天井に大きな穴が開き、禍々しいエネルギー体が降ってきた。
「……ぐっ!! なんて力だ……!!」
俺はそれを『闇』で防いだが、ものすごい力だ。
どんどん押さえつけられて、地面に倒れそうだ。くそっ!
「ユメ!!」
「俺の闇でここまで押されるなんて!! フォース、ネーブル……キャロルも手伝ってくれ!!!」
「て、手伝って無理でしょ、こんなの! フォースのスーパーノヴァ並みの火力よ」
ネーブルはお手上げだった。
キャロルも頭をブンブン振って、無理を強調していた。
「なんて強い力……でも、負けない」
フォースは目と閉じ、手を紫のエネルギー体に向けた。
「……お!」
わずかだが、エネルギー体が押し戻されていく。
すげぇ、本場のソウルフォースはやっぱり違う。

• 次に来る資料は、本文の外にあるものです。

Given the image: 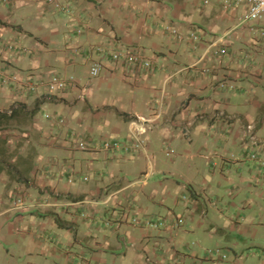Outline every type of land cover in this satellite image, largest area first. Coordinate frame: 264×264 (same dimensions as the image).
Listing matches in <instances>:
<instances>
[{
  "label": "crops",
  "instance_id": "1",
  "mask_svg": "<svg viewBox=\"0 0 264 264\" xmlns=\"http://www.w3.org/2000/svg\"><path fill=\"white\" fill-rule=\"evenodd\" d=\"M57 1L68 12L45 0H0V98H12L29 113L54 103L90 102L97 91L86 81L97 61L102 64L99 87L117 89L121 83L126 92L128 75L135 81L139 77L142 91L150 93L145 112L138 109L139 88L132 90L130 110L122 102L115 109L128 128L138 116L154 123L142 137L143 150L132 152L131 163L90 149L93 142L88 150L75 151L70 120L66 126L55 121L43 126L39 141L33 139L34 133L39 136L33 118L0 126V264H188L185 257L192 256L178 249L177 233L190 231L196 222V234H205L216 247L235 256L248 250L254 264H264V18L244 21L246 6L224 9L221 0ZM191 33L200 39L194 41ZM221 37L223 42L210 47ZM25 41L33 55L50 52L47 66H59L50 75L73 77L77 85L64 93L40 88L27 94L20 88L30 82V74L3 84L7 72L28 65L29 58L40 59L8 53L10 45L22 47ZM92 44L137 46L153 55L157 72L145 77L125 66L117 70L107 57L89 55ZM224 47L227 53L218 54ZM76 48L83 50L75 54ZM22 142L27 145L21 147ZM163 146L177 152L160 173L167 179L163 190L142 184L135 191L140 185L133 179L136 162L158 157ZM250 152L259 159L247 160ZM68 172L78 181L69 184ZM84 174L90 175L87 183ZM187 195L190 199L181 201ZM19 196L28 197L22 214L13 212ZM45 199L46 205L38 204ZM144 201L161 207L158 215ZM162 209L167 217L182 209L190 224L187 220L168 231L133 223L146 216L165 218Z\"/></svg>",
  "mask_w": 264,
  "mask_h": 264
},
{
  "label": "rangeland",
  "instance_id": "2",
  "mask_svg": "<svg viewBox=\"0 0 264 264\" xmlns=\"http://www.w3.org/2000/svg\"><path fill=\"white\" fill-rule=\"evenodd\" d=\"M6 1V0H5ZM62 6H64L62 3H60ZM45 5L48 4V0H45ZM52 7V5H50ZM65 7V6H64ZM57 11L65 13V11L55 9ZM29 38V37H28ZM24 48L20 46H16V50H10L8 53L10 55L12 54H26L28 56L27 58L31 56H36L40 59H36L37 61H32L31 58L30 62L28 65L22 64L21 66H16L15 68V73L14 71L10 70L7 72V74L10 75H15L19 80H23L28 77V74H30V82L31 84L34 85H39L41 86V81L42 79L46 82L48 80V76L50 75V72H52V69H55V67H59L56 63L51 64V66H47L46 62H52L50 52L48 51H36V55H33L32 50L29 48V44L25 41L24 43ZM97 44H92L91 46H95ZM100 45V44H99ZM108 45V44H107ZM28 49V50H27ZM89 49V47H88ZM225 49V48H224ZM24 50L26 53H22L21 51ZM97 54V53H95ZM151 54V53H149ZM153 55H150L149 58L152 59ZM40 61V62H38ZM97 62V61H95ZM154 65L156 67L155 61L153 60ZM39 65H36L38 64ZM116 66L117 70H121L124 66L119 63V62H112ZM157 72V71H155ZM27 76V77H26ZM100 73L96 77H89V79L86 81L89 82L88 86L91 87L93 90L97 91L96 95L93 96V98L90 99V102H82V101H73L72 105H66L64 103H54L52 105H45L44 108L36 112V115L34 118L31 116V114L27 111H22L20 107H17L13 113V116H10L11 110L16 107L18 103H13L12 98H0V108L3 106H7L8 109H3L0 111V126L4 125H11L14 123L18 122H23L26 121L28 122L33 118L34 124L36 126L35 131L39 133L38 137L36 133H34V141H39L42 140V133L43 132V126H50L52 122H57L59 123L60 126L67 124L66 120H70V124L72 127V134H79L81 135L78 137L79 139H82L85 143H90L93 142L95 144H101L104 141H110V140H115L119 144H126L130 143V139L132 138L130 129L128 128L127 122L121 118L118 115V112L115 110L116 108L120 109V102L124 104V107L128 110L131 109L132 107V99L134 98V94L132 93L133 88H139L136 92H139L143 98H141L140 104L138 105V109L142 112H145L148 108V105L150 103V98H148L150 93L143 92L142 90V84L140 83L142 80H140L138 77H136L137 81L134 79L130 78L131 76L126 75L125 80H127L128 85L124 83L125 86H127V91L125 92L124 89H122L121 83H118L117 86L119 88L117 89H110L107 88V86L101 88L98 86V78H100ZM40 77H43L40 79ZM171 80V79H170ZM137 82V83H136ZM27 83V82H26ZM25 83V84H26ZM141 84V85H140ZM84 87H87L86 85ZM44 88V87H41ZM88 88V87H87ZM42 90V89H40ZM27 92V91H26ZM47 92V91H46ZM38 93V91L36 92ZM54 94H58L57 91L53 92ZM29 94V91L27 92ZM160 96H165V87L161 88L160 90ZM147 98V99H146ZM9 101V102H8ZM146 101V105L145 104ZM148 104V105H147ZM10 105V106H9ZM89 105H106L107 108H100V111L97 109L95 110H90L88 107ZM155 109V107H153ZM158 110V108H157ZM45 115L51 116L52 119H46ZM110 117H107L109 116ZM54 118V119H53ZM56 118V119H55ZM59 118H63L64 123L59 122ZM66 126V125H65ZM35 128V127H34ZM5 129H2L4 131ZM149 131V130H148ZM68 129L66 128L65 130V135L67 134ZM70 135V142L73 143V138ZM68 140V138H67ZM77 140V141H78ZM27 145V142L23 144L21 143V147L23 145ZM160 146V145H158ZM20 147V149H21ZM160 155L155 158H143L140 157L138 161L136 162V168L135 172L133 174V179H136V181H139L140 185L135 189L141 190L142 184L148 185L150 189H153L154 191L161 192L164 188V185L162 183L167 181L165 178V174H160L164 171L167 170L168 168V163L169 161L176 157L177 152L174 150V154L171 156H167V148L162 147ZM17 152V149H15L14 154ZM99 152H104L106 151L100 150ZM159 152V150H158ZM107 154V153H106ZM158 154V153H157ZM108 155V154H107ZM130 157H132V154H129L126 160H128ZM135 159L130 158L129 162H133ZM104 161H100V165H103ZM87 177L89 182V176L88 174H84ZM146 175L148 176L146 178ZM145 179V182H142ZM86 182V183H87ZM73 184V183H72ZM133 190V189H132ZM153 193V192H152ZM22 195V194H20ZM157 201L160 200V196H157ZM23 196H19L17 198V201H14L13 204V212L17 214H22V210L26 207L27 204V199ZM16 199V197H15ZM32 202V201H31ZM48 201L43 200L41 203L39 202L38 204H43L46 205ZM144 205L148 206V208H152L154 206L153 203L149 201H144ZM153 214L156 213L158 215V212L161 210V207H154L151 209ZM164 213V217H167L165 213V209H162ZM163 215V214H162ZM172 215L174 217H180L184 216L185 223L188 220V223L190 224L189 218L186 217L187 215L183 214L182 209H176V212H173ZM195 222L197 221V215L195 216ZM188 218V219H187ZM196 223L191 225L190 231H182L183 229L179 230L177 234V244H178V249L181 251V253L186 256H192L195 257L193 259L192 257H185V261L188 262V264H208L210 262L212 263H218V264H254L255 263V257L252 258L253 256L250 255V251L248 250H242L238 251V254L235 256V254L230 251L228 248H223V247H216V244L213 241L206 240V235L201 233L196 234ZM220 249L221 250V255L225 254V258H221L217 254H211L209 251L210 250H216ZM192 251V253H191ZM253 251V250H252ZM251 251V252H252ZM242 255L243 257L239 256ZM262 260L264 259V256H260ZM199 261V263H197ZM183 264H186L185 262Z\"/></svg>",
  "mask_w": 264,
  "mask_h": 264
},
{
  "label": "built area",
  "instance_id": "3",
  "mask_svg": "<svg viewBox=\"0 0 264 264\" xmlns=\"http://www.w3.org/2000/svg\"><path fill=\"white\" fill-rule=\"evenodd\" d=\"M48 4L52 5L53 8L68 12L67 8L62 6L59 1L57 0H48ZM222 7L227 9L229 7H241L246 6L248 8V15L246 20L258 21L264 18V0H221ZM165 30L171 33L174 37L181 40L183 35L178 32V30L174 29L171 26H166ZM264 35V33H263ZM190 38L194 41H198L200 36L196 33H191ZM224 38H218L210 47H213L221 42H223ZM225 48V47H224ZM221 48L217 53L220 55H225L227 53V48ZM10 50H16V46H9ZM82 48L74 49L75 54H79L82 52ZM89 55L93 53H97L103 57H107L112 62H119L123 66L127 67L128 69L134 71L135 73L142 74L144 73L145 77H150L152 74L155 73L156 67L152 59H150L144 50L137 46L133 47H123V46H111L106 44H97L95 46H90L87 50ZM102 69V64L100 62H94V65L90 69V76L96 77L99 75ZM139 78V77H138ZM18 81V78L15 75L10 76H2V83L6 84L8 81ZM41 86L31 84V82H27L26 84L22 85L20 90L29 91V93L37 92L41 87H44L46 91L50 94H54V91L57 93H64L70 88H74L77 85L76 80L73 77L65 78L57 72H53L48 80L45 82L43 79L41 81ZM223 87V86H222ZM88 88L85 87L82 89L83 96L87 95ZM46 119H52L51 116L45 115ZM60 123H64L63 118L58 119ZM154 123V119L138 116L132 120L130 133L132 136L133 141L126 144H119L115 140L104 141L101 144L93 143L91 148L94 151H106L107 153L113 154L114 157L118 155L124 159H127L129 154H132L133 151L143 150V140L142 137L147 134L148 130L152 128ZM252 129V127H249ZM81 135L79 134H72L71 137L73 138L74 149L75 151H86L89 149L88 143H85L82 139L78 140V137ZM78 140V141H77ZM174 154V149L167 148V156H171ZM247 160H258V156L254 152H250L246 154ZM260 166L264 168V161L260 162ZM68 171L70 172L69 168ZM68 172V173H69ZM68 183L72 184L78 181V178L74 172L69 173ZM148 176L146 175V178ZM84 183L88 181L87 177L81 178ZM145 182V179L142 181ZM190 197L183 196L181 197V201L187 202ZM134 224H142L146 226H150L156 229H164L168 231H175L185 225V217H165L161 218L159 216H146L143 221L138 220L135 218L133 220ZM211 254H217L221 258H225V254L221 255V250H210Z\"/></svg>",
  "mask_w": 264,
  "mask_h": 264
},
{
  "label": "trees",
  "instance_id": "4",
  "mask_svg": "<svg viewBox=\"0 0 264 264\" xmlns=\"http://www.w3.org/2000/svg\"><path fill=\"white\" fill-rule=\"evenodd\" d=\"M18 107H20L21 109H22V111H27L28 112V110H26V108L27 107H25V106H18ZM17 107H14L12 110H11V114H10V116H13V113H14V111H15V109H16ZM36 112H37V110H34V111H32V112H30V114H31V116L34 118V116L36 115Z\"/></svg>",
  "mask_w": 264,
  "mask_h": 264
}]
</instances>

てか、俺も使ってるけど、弱すぎてダメだ。もっと修行しておくんだったな。
「――――――!」
おぉ、どんどん押していく。
ソウルフォースの『バランス』はより強く、鮮明にエメラルドグリーンのオーラを発し――邪悪な紫の力をついに押し出した。
「すげ……」
あんな城ほどあったエネルギーの塊を返してしまうとはな。
「よくやった、フォース……!」
しかし、フォースは無茶をしすぎたようで――倒れた。
「フォース!!」
俺は、瞬時に彼女の体を抱えた。
「……ごめん、ユメ。あれは……魔神の力。とても強力だった…………から」
「すまない。もう少し早く気づければ、お前に無茶をさせることもなかったんだが……。頼むから、消えるのはよしてくれよ」
ソウルフォースは、ある一定の力を超えるとバランスが崩壊し、体が消滅してしまう。極魔法使いであれば、簡単には消えないが、それでも心配はある。
「消えないよ。ずっとずっとユメといたいもん」
「……ああ、俺もだよ」
安心した。
以前、魔王の幹部との戦いでは消える寸前までいったからな。もう二度とあんな無茶はして欲しくないものだ。
「ネーブル、フォースを頼む」
「了解。ユメ、行くのね」
「ああ、敵は魔神だ。間違いなく……魔神・アトラスだ。まさか、この国にいたとはな……完全に油断していたぜ」
いいぜ、決着をつけるならつけてやる。